You can be as anti car as you like but it is rather more than "some people" who own and use one as people vote with their feet and clearly prefer to drive. As for being environmentally disastrous the move to electric cars will reduce that argument, and as for "expensive", well I am afraid that even with my senior railcard it is often cheaper to drive especially with 2 or more people travelling. Yes rail has a great future too, but living in a world where millions of people will give up their cars is not going to happen.
I would suggest that millions could give up their own private cars (in that people are starting to do so).
The reason being is that cars are fairly expensive to own and once people look at the whole life costs (not just the fuel) of their cars they are starting to realise that they can probably do without their second or third cars.
If I were to buy a car for £5,000 and sell it for £2,000 three years later then that's £1,000 a year.
Add in VED £140, insurance £500 and servicing & MOT £160, that's £1,800 for the year before I've driven anywhere.
However that's assuming I've got a good no claims discount, are being fairly modest in the type of vehicle that I own and I'm not paying interest on a loan to buy the vehicle.
It is hard to find a lease car for less than £150/month which would be £1,800 before insurance. Up it to £175 a month and it's risen to £2,100 a year.
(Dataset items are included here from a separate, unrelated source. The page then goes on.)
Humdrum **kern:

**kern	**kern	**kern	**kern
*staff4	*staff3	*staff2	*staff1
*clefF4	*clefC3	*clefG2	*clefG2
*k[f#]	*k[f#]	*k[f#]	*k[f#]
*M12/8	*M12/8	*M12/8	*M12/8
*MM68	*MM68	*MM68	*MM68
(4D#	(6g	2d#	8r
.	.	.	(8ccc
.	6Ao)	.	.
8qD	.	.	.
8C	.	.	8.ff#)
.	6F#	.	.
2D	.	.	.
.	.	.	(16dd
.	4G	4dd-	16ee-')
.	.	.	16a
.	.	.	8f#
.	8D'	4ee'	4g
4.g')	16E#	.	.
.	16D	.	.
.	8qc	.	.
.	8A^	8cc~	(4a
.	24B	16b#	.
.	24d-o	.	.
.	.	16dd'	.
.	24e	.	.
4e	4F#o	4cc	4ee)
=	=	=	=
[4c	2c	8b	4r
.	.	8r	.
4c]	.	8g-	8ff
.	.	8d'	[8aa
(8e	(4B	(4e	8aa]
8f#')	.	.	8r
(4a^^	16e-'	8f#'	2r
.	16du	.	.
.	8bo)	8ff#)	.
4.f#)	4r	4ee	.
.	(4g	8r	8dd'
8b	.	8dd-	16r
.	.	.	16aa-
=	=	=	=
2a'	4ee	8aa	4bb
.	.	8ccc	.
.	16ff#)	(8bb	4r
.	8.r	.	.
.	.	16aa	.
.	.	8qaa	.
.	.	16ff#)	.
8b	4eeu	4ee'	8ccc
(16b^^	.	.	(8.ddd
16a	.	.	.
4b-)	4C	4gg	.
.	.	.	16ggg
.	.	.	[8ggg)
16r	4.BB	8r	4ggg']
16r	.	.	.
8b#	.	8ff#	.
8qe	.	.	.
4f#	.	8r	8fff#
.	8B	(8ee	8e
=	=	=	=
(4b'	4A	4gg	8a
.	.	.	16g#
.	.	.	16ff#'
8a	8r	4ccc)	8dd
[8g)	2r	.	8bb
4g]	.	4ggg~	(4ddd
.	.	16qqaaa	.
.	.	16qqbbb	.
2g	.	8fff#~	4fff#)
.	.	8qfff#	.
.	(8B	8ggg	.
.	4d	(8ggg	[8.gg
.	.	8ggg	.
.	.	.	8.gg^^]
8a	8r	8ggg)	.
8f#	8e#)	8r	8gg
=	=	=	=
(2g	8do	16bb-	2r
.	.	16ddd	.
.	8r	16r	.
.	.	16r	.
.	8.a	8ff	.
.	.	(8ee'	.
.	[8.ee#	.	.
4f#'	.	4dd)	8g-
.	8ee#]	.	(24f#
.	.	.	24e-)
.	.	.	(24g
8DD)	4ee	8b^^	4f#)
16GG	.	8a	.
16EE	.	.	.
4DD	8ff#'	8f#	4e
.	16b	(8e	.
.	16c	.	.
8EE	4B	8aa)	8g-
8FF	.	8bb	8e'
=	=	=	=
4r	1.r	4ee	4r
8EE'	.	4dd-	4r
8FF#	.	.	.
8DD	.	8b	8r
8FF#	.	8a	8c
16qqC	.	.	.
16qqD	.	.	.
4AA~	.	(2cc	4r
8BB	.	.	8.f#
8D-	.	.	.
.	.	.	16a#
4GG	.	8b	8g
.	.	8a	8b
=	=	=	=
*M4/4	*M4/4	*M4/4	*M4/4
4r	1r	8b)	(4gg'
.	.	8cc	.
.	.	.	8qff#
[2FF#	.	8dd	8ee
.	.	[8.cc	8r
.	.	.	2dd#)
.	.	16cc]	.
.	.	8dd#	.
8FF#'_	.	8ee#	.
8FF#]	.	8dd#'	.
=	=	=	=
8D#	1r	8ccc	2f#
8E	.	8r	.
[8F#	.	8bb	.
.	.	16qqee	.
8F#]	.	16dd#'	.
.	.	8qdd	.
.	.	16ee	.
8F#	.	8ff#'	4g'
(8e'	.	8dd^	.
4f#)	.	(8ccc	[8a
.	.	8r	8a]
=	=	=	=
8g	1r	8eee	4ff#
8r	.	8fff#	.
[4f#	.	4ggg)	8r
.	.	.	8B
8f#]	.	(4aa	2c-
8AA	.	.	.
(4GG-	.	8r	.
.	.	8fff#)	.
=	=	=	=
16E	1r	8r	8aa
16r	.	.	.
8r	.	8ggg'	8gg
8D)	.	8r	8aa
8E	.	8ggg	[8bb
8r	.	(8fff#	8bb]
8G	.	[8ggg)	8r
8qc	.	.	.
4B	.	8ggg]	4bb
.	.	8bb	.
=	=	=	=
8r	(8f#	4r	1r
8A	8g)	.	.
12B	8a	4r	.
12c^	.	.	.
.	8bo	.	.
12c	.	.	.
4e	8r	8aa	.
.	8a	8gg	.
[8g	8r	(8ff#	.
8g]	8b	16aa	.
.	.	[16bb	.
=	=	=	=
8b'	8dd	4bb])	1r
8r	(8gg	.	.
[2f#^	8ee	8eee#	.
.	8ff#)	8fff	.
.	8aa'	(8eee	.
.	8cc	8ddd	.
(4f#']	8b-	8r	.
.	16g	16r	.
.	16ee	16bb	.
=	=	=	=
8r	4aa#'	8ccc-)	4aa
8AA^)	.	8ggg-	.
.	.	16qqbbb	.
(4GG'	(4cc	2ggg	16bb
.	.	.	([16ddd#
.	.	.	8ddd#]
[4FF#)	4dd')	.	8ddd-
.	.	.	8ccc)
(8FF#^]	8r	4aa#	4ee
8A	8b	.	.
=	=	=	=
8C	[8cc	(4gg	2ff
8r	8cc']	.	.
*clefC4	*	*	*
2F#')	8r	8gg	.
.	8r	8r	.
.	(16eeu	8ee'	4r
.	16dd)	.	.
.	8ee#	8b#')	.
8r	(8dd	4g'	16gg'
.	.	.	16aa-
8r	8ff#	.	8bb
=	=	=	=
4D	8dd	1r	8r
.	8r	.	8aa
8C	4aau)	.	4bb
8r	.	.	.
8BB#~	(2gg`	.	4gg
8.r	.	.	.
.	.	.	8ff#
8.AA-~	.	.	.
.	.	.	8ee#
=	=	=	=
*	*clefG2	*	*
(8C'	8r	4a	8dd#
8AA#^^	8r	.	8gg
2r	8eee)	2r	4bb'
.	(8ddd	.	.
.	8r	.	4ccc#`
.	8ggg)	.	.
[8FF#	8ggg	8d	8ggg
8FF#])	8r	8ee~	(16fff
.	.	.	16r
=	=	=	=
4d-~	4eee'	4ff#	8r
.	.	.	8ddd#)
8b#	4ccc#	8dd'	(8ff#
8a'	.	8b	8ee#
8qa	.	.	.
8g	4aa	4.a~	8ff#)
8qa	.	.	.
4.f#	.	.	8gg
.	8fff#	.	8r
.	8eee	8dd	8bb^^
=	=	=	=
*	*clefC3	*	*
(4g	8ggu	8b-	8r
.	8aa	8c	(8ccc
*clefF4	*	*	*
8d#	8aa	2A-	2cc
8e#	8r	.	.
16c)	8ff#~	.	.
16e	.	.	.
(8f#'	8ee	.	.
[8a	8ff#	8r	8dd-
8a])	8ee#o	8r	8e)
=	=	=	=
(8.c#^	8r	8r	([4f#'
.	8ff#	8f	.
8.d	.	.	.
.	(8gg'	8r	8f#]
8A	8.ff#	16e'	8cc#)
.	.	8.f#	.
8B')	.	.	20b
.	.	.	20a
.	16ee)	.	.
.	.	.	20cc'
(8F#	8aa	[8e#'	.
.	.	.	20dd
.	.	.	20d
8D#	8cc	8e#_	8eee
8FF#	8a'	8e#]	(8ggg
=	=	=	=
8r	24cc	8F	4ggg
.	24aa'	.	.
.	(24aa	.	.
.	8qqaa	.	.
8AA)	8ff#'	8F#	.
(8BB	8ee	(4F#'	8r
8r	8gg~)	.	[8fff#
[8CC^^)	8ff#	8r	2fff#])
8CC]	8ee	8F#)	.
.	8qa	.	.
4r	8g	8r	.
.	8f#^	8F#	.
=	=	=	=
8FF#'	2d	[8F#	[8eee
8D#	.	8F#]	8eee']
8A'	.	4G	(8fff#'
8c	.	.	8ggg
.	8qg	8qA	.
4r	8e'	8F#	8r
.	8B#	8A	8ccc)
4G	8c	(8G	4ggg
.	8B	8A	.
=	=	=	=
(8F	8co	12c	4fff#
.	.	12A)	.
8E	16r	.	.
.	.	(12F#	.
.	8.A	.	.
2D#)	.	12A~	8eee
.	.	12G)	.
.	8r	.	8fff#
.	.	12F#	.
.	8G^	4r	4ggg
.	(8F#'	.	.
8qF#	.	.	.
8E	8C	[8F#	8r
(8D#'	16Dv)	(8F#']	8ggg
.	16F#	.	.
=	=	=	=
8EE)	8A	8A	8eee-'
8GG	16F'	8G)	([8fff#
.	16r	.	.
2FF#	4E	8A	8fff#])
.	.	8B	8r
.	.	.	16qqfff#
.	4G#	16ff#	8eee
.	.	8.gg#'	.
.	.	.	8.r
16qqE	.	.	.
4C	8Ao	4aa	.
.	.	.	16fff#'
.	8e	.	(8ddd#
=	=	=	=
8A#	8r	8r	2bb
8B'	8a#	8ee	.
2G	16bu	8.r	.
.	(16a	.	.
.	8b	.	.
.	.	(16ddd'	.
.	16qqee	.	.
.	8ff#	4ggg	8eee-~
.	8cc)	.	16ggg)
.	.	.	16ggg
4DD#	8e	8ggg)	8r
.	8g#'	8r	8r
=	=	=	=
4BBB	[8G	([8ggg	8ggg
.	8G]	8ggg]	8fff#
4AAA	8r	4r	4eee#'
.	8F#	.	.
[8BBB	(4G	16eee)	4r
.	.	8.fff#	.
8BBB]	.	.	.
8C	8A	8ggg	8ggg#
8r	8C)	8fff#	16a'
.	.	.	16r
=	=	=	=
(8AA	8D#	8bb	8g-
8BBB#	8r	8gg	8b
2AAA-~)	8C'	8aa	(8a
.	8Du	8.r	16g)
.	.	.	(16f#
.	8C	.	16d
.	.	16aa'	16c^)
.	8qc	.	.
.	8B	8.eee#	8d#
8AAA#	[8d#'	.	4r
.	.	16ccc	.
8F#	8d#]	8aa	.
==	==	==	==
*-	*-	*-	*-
The problem with finding the true cost of car ownership is that there's so many costs which are paid at different times.
The easiest way to find out is to have a credit card which you solely use for car related costs (ideally paying off the balance each month), as at the end of the year they helpfully provide you with a summary of your yearly costs.
Then work out the cost per mile on the number of miles you travel. Is certainly going to be a lot more than the 10-15p per mile in fuel costs which most people evaluate their car costs when comparing with road travel.
As a household we have one car, having two would certainly be easier, however even when I was spending £2,000 in train travel to get to and from work there was no way I could make the sums work to make a car cheaper. Especially given that it was a 30 mile round trip to work and back. Even adding in £500 worth of other personal travel costs.
In terms of time savings, even with a change in the trains and the trains doing two sides of the triangle (with the car taking the direct route), traffic was so bad that on a very good day going by car was broadly the same journey times. Yes there were a few bad train journeys, but driving was more variable the times that I do it often being noticeably longer on a not particularly bad day.
Yes it's not practical for everyone, however things like car clubs are starting to make it more and more practical.
Without the railways (or buses, or cyclists, or whichever node of travel you wish to demonise as they cost the country money which is your taxes and/or get in your way for a few seconds when you are trying to get somewhere) the roads would be a lot worse for the vast majority of people. Not only through congestion; but through pollution, division of communities, lack of parking spaces, and the like.
To give you an idea of the level of impact something like 5% of journeys are made by rail, compare this to the circa 2% daily variations in traffic and compare the days where traffic is bad for no real reason and the days where it goes well. Those bad days would be the "normal" and the good (term time) days would probably be what it is like during the school holidays.